Regional Gardening Reports :: National Gardening Association

New England

June, 2009
Regional Report

Watch for Tomato Hornworms

Keep an eye out for tomato hornworms on tomatoes, peppers, eggplants, and potatoes. These large, green caterpillars feed voraciously on the leaves and fruits and can cause serious damage in just one day. The caterpillars are easily controlled by hand-picking. However, if you see white, egg-shaped sacs on the hornworm's body, don't kill them. The caterpillar is being parasitized by a tiny wasp, which will kill the caterpillar and help control these pests.

Control Rose Slugs

Rose slugs are pale green worms that skeletonize rose leaves. If you see dried patches on rose foliage, examine the undersides of the leaves. Rose slugs are the larvae of sawflies. To control them, hose off foliage in the morning, concentrating on the undersides of the leaves. (Don't wet foliage at night or you'll encourage disease problems.) Natural enemies often keep them in check; if infestation is severe, spray the undersides of the leaves with insecticidal soap.

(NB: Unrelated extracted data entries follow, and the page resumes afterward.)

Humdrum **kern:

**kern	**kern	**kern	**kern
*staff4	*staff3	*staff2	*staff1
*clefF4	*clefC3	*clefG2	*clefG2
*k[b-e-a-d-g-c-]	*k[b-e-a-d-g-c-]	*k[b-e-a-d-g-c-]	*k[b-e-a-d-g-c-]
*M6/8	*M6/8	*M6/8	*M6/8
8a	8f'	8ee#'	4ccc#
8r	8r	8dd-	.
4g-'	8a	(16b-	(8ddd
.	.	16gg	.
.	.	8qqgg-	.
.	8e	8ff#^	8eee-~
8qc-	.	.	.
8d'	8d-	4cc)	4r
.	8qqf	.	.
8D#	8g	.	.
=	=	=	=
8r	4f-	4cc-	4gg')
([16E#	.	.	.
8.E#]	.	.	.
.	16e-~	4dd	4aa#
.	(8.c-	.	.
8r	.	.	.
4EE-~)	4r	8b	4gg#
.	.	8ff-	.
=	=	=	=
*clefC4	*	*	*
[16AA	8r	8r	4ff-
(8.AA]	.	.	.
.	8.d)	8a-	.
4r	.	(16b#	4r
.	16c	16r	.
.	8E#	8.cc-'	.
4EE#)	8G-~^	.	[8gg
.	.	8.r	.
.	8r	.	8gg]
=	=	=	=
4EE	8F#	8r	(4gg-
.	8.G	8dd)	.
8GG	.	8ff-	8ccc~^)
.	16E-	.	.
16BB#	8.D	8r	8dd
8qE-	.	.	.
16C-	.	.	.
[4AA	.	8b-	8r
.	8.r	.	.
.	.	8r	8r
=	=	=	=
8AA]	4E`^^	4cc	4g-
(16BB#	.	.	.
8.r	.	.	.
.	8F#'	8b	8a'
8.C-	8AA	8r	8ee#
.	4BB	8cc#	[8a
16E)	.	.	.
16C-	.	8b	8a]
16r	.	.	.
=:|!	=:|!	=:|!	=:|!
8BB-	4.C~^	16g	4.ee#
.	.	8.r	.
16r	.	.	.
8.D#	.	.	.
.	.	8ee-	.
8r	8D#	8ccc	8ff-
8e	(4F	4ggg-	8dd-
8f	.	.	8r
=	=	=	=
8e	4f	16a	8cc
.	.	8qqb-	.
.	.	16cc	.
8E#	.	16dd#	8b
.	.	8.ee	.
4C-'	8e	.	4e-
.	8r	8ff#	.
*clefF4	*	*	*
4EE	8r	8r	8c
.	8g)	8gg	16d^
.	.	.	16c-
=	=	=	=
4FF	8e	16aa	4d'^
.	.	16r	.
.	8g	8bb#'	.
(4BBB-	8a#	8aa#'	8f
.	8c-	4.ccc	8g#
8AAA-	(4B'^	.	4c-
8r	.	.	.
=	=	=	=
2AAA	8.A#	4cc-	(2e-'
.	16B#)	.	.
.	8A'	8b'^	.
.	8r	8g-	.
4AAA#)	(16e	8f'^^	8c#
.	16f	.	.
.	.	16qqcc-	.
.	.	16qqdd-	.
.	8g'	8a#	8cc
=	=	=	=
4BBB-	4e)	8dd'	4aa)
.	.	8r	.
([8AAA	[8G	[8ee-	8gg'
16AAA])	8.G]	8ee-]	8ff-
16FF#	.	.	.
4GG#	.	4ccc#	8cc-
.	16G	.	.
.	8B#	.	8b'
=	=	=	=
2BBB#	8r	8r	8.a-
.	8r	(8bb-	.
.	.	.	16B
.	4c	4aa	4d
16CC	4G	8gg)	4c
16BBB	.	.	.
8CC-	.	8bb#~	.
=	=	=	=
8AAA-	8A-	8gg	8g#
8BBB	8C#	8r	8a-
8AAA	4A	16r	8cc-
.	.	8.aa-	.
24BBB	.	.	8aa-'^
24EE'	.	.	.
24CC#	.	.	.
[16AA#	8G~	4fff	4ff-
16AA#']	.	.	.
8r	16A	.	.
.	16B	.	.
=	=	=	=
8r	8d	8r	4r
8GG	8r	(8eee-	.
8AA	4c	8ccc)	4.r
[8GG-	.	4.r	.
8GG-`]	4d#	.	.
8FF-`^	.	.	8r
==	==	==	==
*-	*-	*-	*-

Include Some Foliage Plants

There are some exciting new -- and not-so-new -- annual foliage plants available. Varieties with dark foliage combine well with light-colored flowers, as well as bold reds and chartreuse. Those with silvery foliage look great with jewel-tone flowers. Plant fuzzy-leaved varieties where you can reach to caress them and enjoy their irresistible texture. Coleus foliage is so colorful it can stand on its own.

Harvest Frequently

You may know that removing spent blooms keeps annual flowers blooming longer. A similar concept holds true for fruiting crops. By harvesting peas, beans, and cucumbers frequently, you'll signal the plant to continue producing. However, if you allow one monster cucumber to fully mature, the plant will have fulfilled its destiny -- to produce mature seeds -- and will begin to die back. So harvest daily, freezing or giving away excess, rather than letting it remain on the plants.

Leave Clippings

Mow your lawn frequently so you're removing just an inch or two off the height, then leave the grass clippings right on the lawn. As the clippings decompose, they'll release nutrients back into the soil. Clippings don't cause thatch -- that's a different problem. If there are large clumps of clippings that threaten to smother the grass underneath, rake them out to scatter them or gather them up for the compost bin.